So it turns out that pre-loading all of those useless, nuisance, or simply confusing programs on your new computer is how the manufacturers make their profits.
Hardware as a delivery channel for junk mail.
If you've bought a new H.P. or Dell recently, you know what I'm talking about. Software and services businesses pay the computer-makers many millions of dollars to pre-load their stuff -- affectionally categorized as bloatware -- onto new computers. Some programs fire up when you turn the machines on, while others simply linger on desktops or as program menu entries.
Online services. Photo editing. Financial planning. Virus protection. The list is endless, as is the maddeningly fact that many of the programs are samplers, intended to hawk up-sells for the more robust versions. And, even if you remove them, some program (or shards of them) still haunt start-up routines, so the non-expert can never be rid of stray .dlls or the friendly reminder task bar icon.
Hardware as a delivery channel for junk mail.
I'm not surprised that the manufacturers make good money doing this. Lots of consumers probably tolerate the nonsense, and retailers operate a co-dependent service that scrubs the crap off of computers for consumers who demand it (kind of like your insurance company breaking your windshield with a bat, and then offering to repair it, but only if you pay a higher premium).
I'd guess that enough consumers must actually ante up for the upgrades. While it makes obvious, though twisted sense why manufacturers would sell the space on their machines (see junk mail above), I bet the advertisers are banking on the likelihood that they'll capture more customers than they'll offend.
Or maybe there's some residual branding value to putting irritating, useless logos and mentions in front of disinterested, disgruntled customers?
Relevance and utility are not attributes normally associated with fishing expeditions. As a business, you don't chance upon need states, you define and co-create them with your customers, and do so within a meaningful context.
Sampling is a great way to get people involved in the experiential/functional benefits of a product or service. But sampling without context is junk mail. Or a sales offer tied to a helium balloon. Or a pitch stuffed in a bottle, and cast into the ocean.
Supposedly the CE retailers are trying to get the manufacturers to cut back on all the dreck pre-loaded on PCs.
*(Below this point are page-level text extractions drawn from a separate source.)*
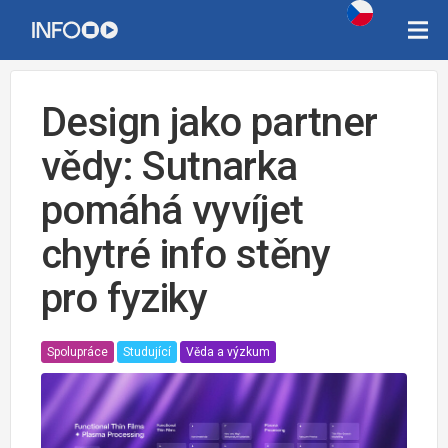
Design jako partner
vědy: Sutnarka
pomáhá vyvíjet
chytré info stěny
pro fyziky
Spolupráce
Studující
Věda a výzkum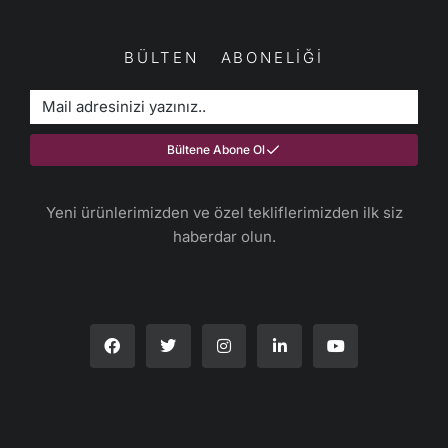
BÜLTEN ABONELİĞİ
Bültene Abone Ol
Yeni ürünlerimizden ve özel tekliflerimizden ilk siz
haberdar olun.​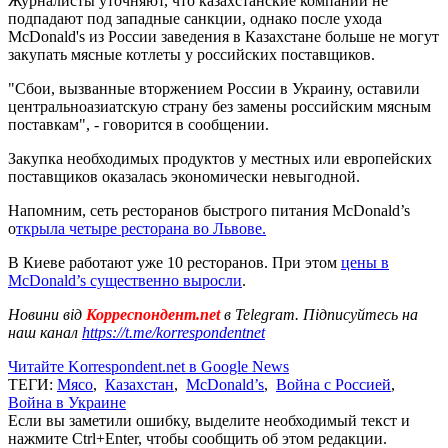
Журналисты уточняют, что казахстанские компании не
подпадают под западные санкции, однако после ухода
McDonald's из России заведения в Казахстане больше не могут
закупать мясные котлеты у российских поставщиков.
"Сбои, вызванные вторжением России в Украину, оставили
центральноазиатскую страну без замены российским мясным
поставкам", - говорится в сообщении.
Закупка необходимых продуктов у местных или европейских
поставщиков оказалась экономически невыгодной.
Напомним, сеть ресторанов быстрого питания McDonald’s
о
ткрыла четыре ресторана во Львове.
В Киеве работают уже 10 ресторанов. При этом
цены в
McDonald’s существенно выросли
.
Новини від
Корреспондент.net
в Telegram. Підписуйтесь на
наш канал
https://t.me/korrespondentnet
Читайте Korrespondent.net в Google News
ТЕГИ:
Мясо
,
Казахстан
,
McDonald’s
,
Война с Россией
,
Война в Украине
Если вы заметили ошибку, выделите необходимый текст и
нажмите Ctrl+Enter, чтобы сообщить об этом редакции.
I wouldn't hold out much hope for this, as the retailers have no compunction adding their own needless sales pitches to the purchase transaction (extended warranties, clubs, magazine subscriptions, surveys).
No, what'll change it will be when one PC maker figures out how to configure software and services that really matter to consumers. They'll only stop relying on advertising revenue once they can start generating money doing something else.
PS: I remember reading Abbie Hoffman's Steal This Book many moons ago, and in it he suggested that consumers could fight back against blow-in cards and other business reply/postage paid junk by gluing the cards to bricks and putting them back in the mail (I never tried it, but he claimed that the offending companies would be liable for the postage costs).
I wonder if there's a similarly devious, culture-jamming response to bloatware. Any dim bulbers know of one?